Self-documenting systems

Developers should be able to search the codebase to discover where a metric originates, how it is calculated, and why it exists. They should not have to hunt through dashboard configuration or a separate portal to understand the connection between implementation and operational view.

This works especially well for batch processing, ETL pipelines, scheduled jobs, automation, integrations, data engineering, and long-running workflows. In those systems, the code often has the clearest understanding of progress, expectations, milestones, and meaningful notes.

OpenTrace renders what already exists

OpenTrace is opinionated about this boundary. The application defines metrics, progress, milestones, expectations, skills, and notes. OpenTrace renders dashboards, charts, timelines, incident views, progress displays, and investigation tools from what the application declares.

That keeps adoption small. A script, batch job, or service can become observable by making OpenTrace SDK calls or plain HTTP calls where the work happens. There is no requirement to design dashboards first or configure visualisations before the system can say something useful.

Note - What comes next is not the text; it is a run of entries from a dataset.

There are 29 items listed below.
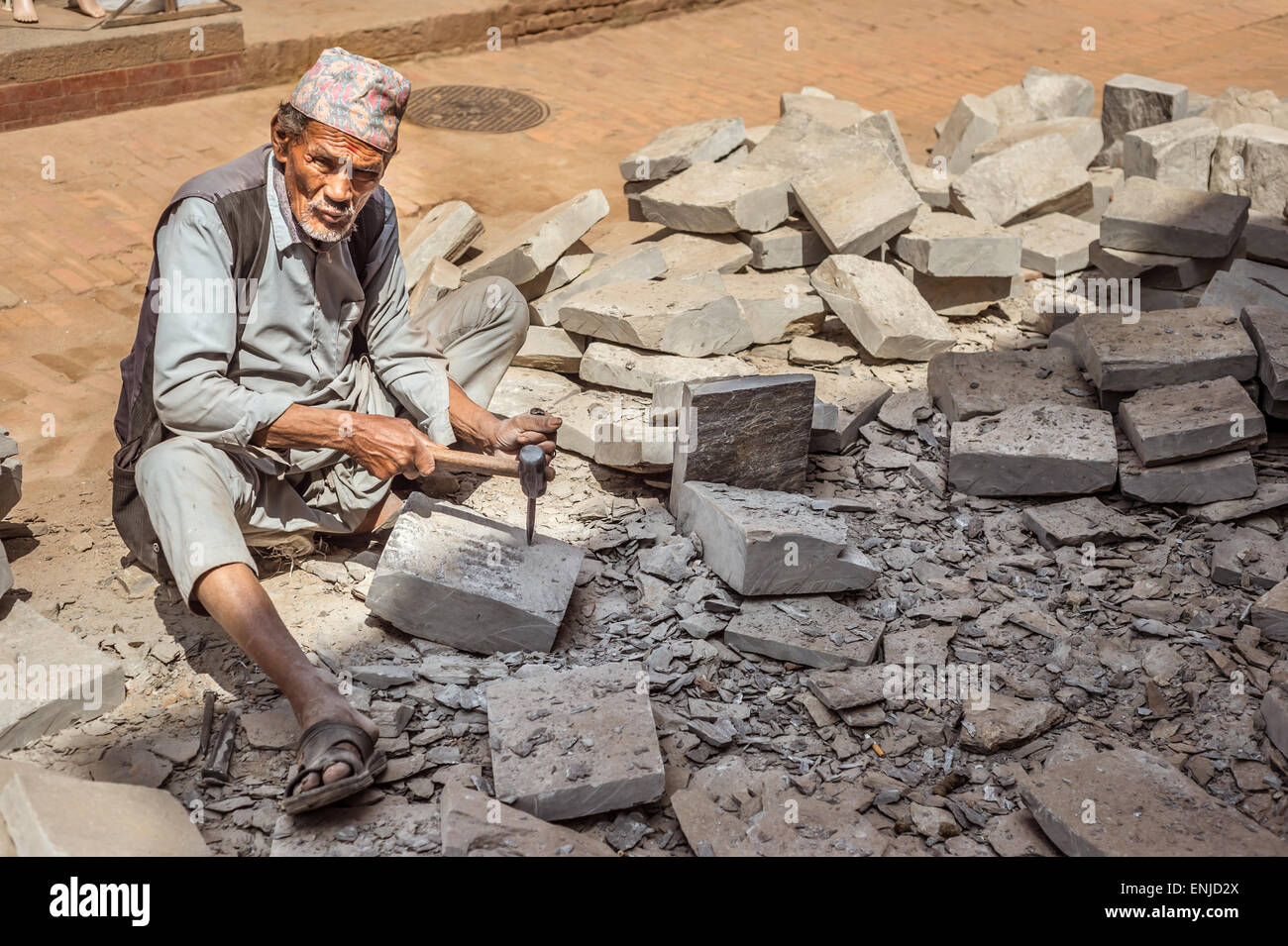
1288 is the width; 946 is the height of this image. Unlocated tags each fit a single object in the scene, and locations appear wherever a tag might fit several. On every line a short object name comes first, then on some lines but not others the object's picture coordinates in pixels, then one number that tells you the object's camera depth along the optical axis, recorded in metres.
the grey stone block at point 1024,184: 5.95
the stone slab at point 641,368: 4.48
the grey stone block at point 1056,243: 5.80
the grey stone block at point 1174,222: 5.18
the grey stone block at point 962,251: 5.21
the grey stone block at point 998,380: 4.39
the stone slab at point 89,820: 2.32
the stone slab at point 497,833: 2.54
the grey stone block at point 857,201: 5.17
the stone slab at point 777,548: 3.37
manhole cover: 7.71
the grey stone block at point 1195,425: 3.90
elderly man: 2.96
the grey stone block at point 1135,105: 7.09
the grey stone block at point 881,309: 4.89
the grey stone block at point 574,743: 2.71
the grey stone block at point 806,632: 3.27
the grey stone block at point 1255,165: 5.68
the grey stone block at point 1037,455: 3.96
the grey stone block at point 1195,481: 3.91
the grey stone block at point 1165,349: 4.20
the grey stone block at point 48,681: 2.87
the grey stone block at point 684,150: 5.92
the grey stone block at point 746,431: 3.73
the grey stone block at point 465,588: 3.26
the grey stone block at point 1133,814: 2.58
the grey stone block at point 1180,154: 6.32
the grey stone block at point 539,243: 5.00
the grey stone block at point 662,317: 4.52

The application is the source of truth. OpenTrace does not ask developers to recreate their system inside a dashboard. The application tells OpenTrace what it knows, and OpenTrace turns that into something operators can understand.

Small contracts scale

OpenTrace keeps the contract small so this habit is easy to adopt: send events, metrics, notes, payloads, durations, and milestones over plain HTTP. The goal is not a giant observability framework. The goal is code that reports what operators will otherwise have to ask about later.